Il résulte de ce qui précède que les conclusions indemnitaires présentées par Mme A... doivent, sans qu’il soit besoin d’ordonner la mesure d’expertise sollicitée, laquelle ne présente pas d’utilité, ni de statuer sur la fin de non-recevoir opposée par l’Oniam, être rejetées.

Dans les circonstances de l’espèce, il n’y a pas lieu de mettre à la charge de Mme A... la somme demandée par l’Oniam au titre des dispositions de l’article L. 761-1 du code de justice administrative.

Il résulte des termes mêmes de l’article L. 11 du code de justice administrative que les jugements des tribunaux administratifs sont exécutoires de plein droit. Par suite, les conclusions de Mme A... tendant à ce que soit ordonnée l’exécution provisoire du présent jugement sont dépourvues de tout objet et doivent être rejetées.


D E C I D E :


Article 1er : La requête de Mme A... est rejetée.

Article 2 : Les conclusions présentées par l’Office national d’indemnisation des accidents médicaux, des affections iatrogènes et des infections nosocomiales au titre de l’article L. 761-1 du code de justice administrative sont rejetées.

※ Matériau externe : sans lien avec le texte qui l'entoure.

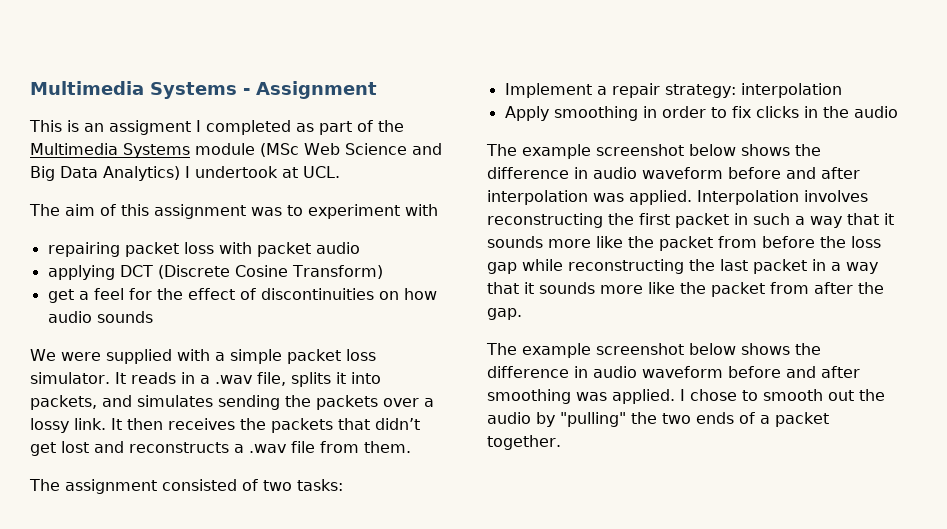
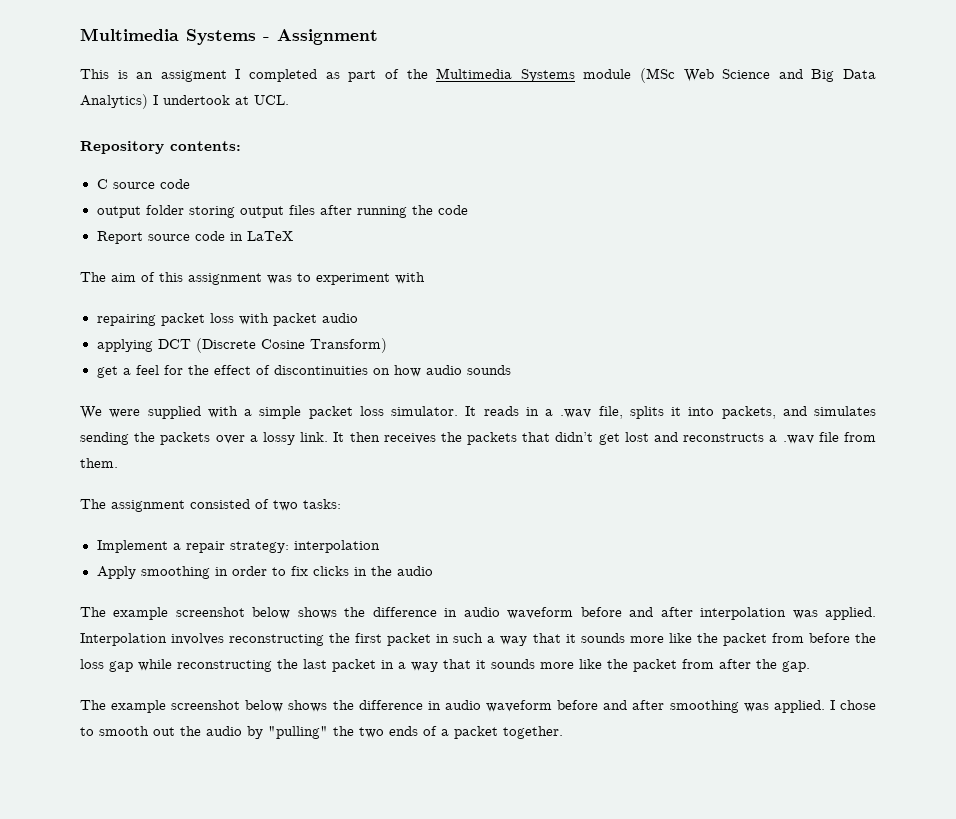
(340, 172) none -> [80,141,241,154] [96,179,190,189] [96,205,468,218] [96,231,293,244] // Repository contents: // C source code // output folder storing output files after running the code // Report source code in LaTeX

Article 3 : Le présent jugement sera notifié à Mme D... A..., à Me Aitali et à l’Office national d’indemnisation des accidents médicaux, des affections iatrogènes et des infections nosocomiales.

Délibéré après l'audience du 26 novembre 2025, à laquelle siégeaient :
- M. Gauchard, président,
- M. Löns, premier conseiller,
- M. Guiral, premier conseiller.

Rendu public par mise à disposition au greffe le 10 décembre 2025.

Le rapporteur,



S. Guiral
Le président,



L. Gauchard
La greffière,



S. Jarrin


La République mande et ordonne au ministre de la santé, des familles, de l'autonomie et des personnes handicapées en ce qui le concerne, ou à tous commissaires de justice à ce requis en ce qui concerne les voies de droit commun contre les parties privées, de pourvoir à l’exécution de la présente décision.